4.5 Interoperability

Different Ethernet versions work well together. Gigabit Ethernet technology is based on the original technology: CSMA/CD media access with the original protocol frame format. The upgrade path is relative straightforward. Upgrade can be performed in segments and divide the costs over a period. And what's important: the old LAN applications will operate unchanged. The cabling needs updates though. Gigabit Ethernet practically needs fiber-optic cables. Unshielded twisted-pair copper runs only up to 25 meters. Since Ethernet technology occupies the lowest two layers of the ISO-protocol stack, layer 3 protocols such as IP run happily over Ethernet. Ethernet does not get in the way.
Because large portions of all networking applications have been build for traditional LANs, ATM has had hard time to pursue to the desktop. Applications would have to be changed for ATM. ATM LANE, LAN Emulation, has been created to accelerate adoption of ATM. In essence, LANE allows ATM technology to be used in traditional LANs without any change in applications at the workstations. LANE allows an easy migration from Ethernet to ATM, but also means that sophisticated ATM features are not exploited.
The goal of MPOA, Multiprotocol Over ATM, is to make existing LANs and their protocols interoperate with an ATM backbone. MPOA will have a greater role than LANE since ATM has not replaced existing LANs, and interoperability with legacy networks is the issue. MPOA will gradually replace LANE.

4.6 Management

What comes to installation and configuration, Ethernet beats ATM. Ethernet is well-understood and nearly plug and play. ATM network configuration is rather difficult with many arcaine parameters at the switch and the workstation. ATM takes time to install and requires a bit of expertise. This in turn directly affects the total costs of the technology. ATM network management is more difficult than Ethernet LAN networks, due to many parameters of ATM networks and interoperability issues. In an essential role is the Interim Local Management Interface (ILMI) which uses SNMP across UNI and NNI to access status and configuration information within each network node. ILMI and ATM networking in general is still evolving.

4.7 Price

The Ethernet family holds a clear economic advantage over ATM. This is true for both network interface cards and for the network infrastructure equipment. A transition to an ATM LAN costs more than an Ethernet upgrade. The price is always an important business decision factor. Very few administrators will use a more-expensive technology unless they get actual benefit from it. When deciding between ATM and Ethernet, professor Raj Jain from the Ohio State University says that buyers face the old house versus new house-dilemma. Fixing the old house is cheaper initially, but whereas a new house is more expensive, does it pay back in the long run [11]? The question remains to be answered.

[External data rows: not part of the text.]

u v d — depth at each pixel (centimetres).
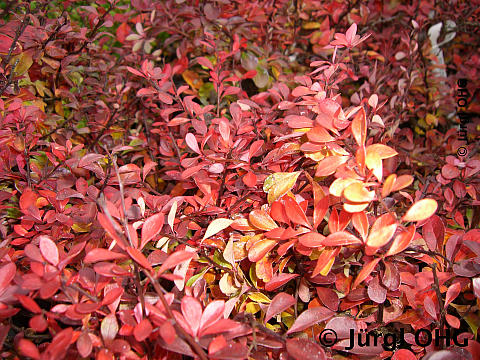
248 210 40
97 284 31
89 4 65
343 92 66
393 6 78
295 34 70
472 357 32
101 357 27
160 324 27
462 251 36
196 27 60
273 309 31
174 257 27
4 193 38
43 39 47
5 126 42
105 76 55
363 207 29
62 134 51
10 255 35
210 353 26
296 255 36
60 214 37
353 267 40
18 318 38
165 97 45
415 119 70
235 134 43
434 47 74
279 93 51
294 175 34
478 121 66
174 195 45
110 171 40
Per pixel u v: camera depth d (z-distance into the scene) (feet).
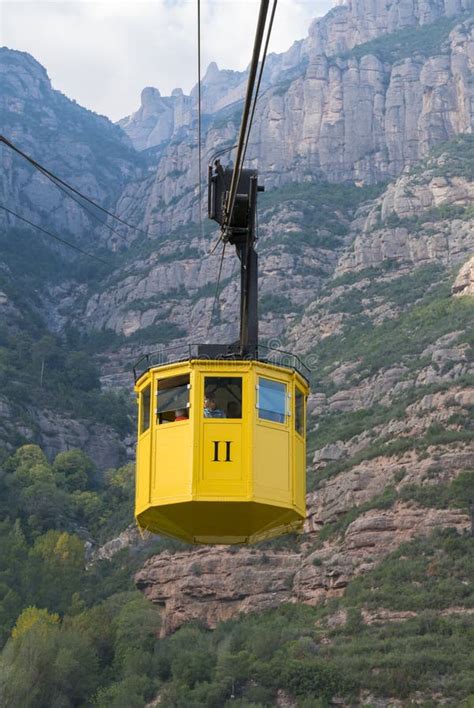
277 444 131.54
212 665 459.73
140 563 584.40
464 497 514.27
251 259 141.90
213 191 145.18
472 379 588.50
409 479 537.24
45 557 585.22
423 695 414.62
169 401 132.26
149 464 132.36
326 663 439.63
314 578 516.73
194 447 129.70
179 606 540.52
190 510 129.59
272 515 131.03
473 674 418.51
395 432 584.81
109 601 556.51
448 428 563.07
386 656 436.35
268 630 475.72
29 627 470.80
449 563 485.97
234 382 131.44
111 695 452.76
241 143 125.59
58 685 449.89
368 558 510.99
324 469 590.96
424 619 457.68
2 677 440.86
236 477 129.49
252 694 434.30
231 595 534.78
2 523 604.90
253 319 139.85
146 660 475.31
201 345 137.18
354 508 541.75
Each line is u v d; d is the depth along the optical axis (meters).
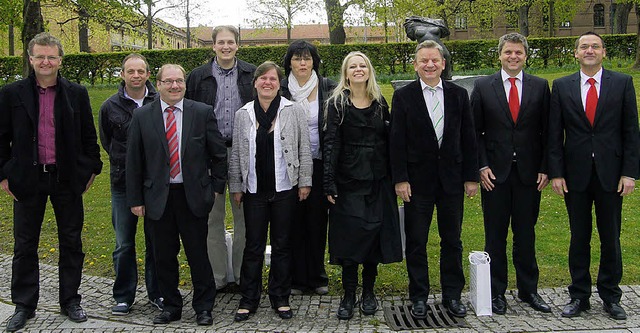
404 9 19.20
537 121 4.20
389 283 4.84
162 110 4.11
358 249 4.11
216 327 4.08
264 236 4.30
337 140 4.15
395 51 17.80
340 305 4.28
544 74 15.93
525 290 4.33
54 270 5.35
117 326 4.09
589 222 4.19
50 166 4.14
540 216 6.40
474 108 4.31
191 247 4.14
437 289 4.71
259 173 4.24
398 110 4.10
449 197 4.13
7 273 5.28
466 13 23.88
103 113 4.40
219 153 4.20
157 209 4.03
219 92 4.75
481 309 4.18
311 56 4.53
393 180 4.11
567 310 4.14
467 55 18.06
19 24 12.65
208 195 4.12
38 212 4.17
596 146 4.07
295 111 4.31
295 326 4.09
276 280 4.29
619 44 19.00
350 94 4.21
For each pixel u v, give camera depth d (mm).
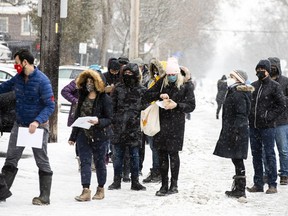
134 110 11461
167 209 9852
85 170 10461
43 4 16406
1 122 13453
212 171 14445
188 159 16344
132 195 11062
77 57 54906
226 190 11758
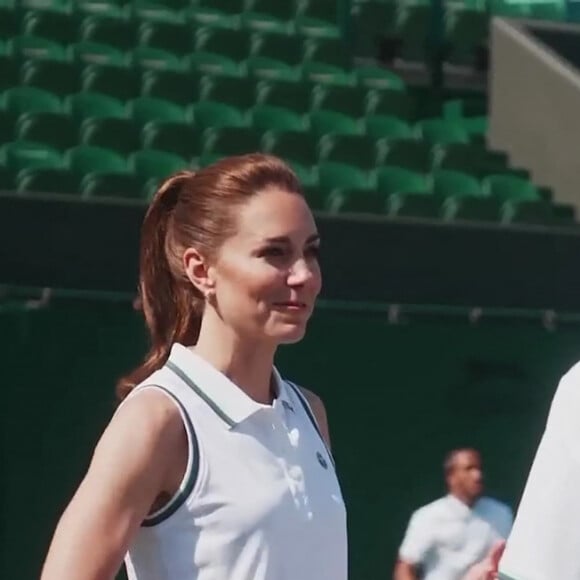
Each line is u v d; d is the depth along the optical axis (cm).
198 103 1911
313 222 399
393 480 1374
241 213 391
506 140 2055
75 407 1258
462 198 1692
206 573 372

5. Quality of service comparison

5.1 ATM

ATM has established quality of service standards. This is the key strength of ATM. Currently ATM is the best technology for transmitting voice, video and computer data over a single line. ATM offers a choice of four different types of service:

• Constant Bit Rate, CBR, provides a fixed and steady bit rate for real-time data. Analogous to a circuit-switched line. This is the most simple service level.
• Variable Bit Rate, VBR, provides a service for real-time and bursty data where the bit rate varies. This class has been lately divided into real-time and non-real-time.
• Unspecified Bit Rate, UBR, does not guarantee any bit rate. Used for data that can tolerate delays, such as traditional computer data. This can be seen as an interpretation of the common term "best effort service".
• Available Bit Rate, ABR, is a service for applications that can negotiate the bit rate during the transfer. The available bit rate varies in the network and the applications must adjust to different bit rates based on feedback from the network.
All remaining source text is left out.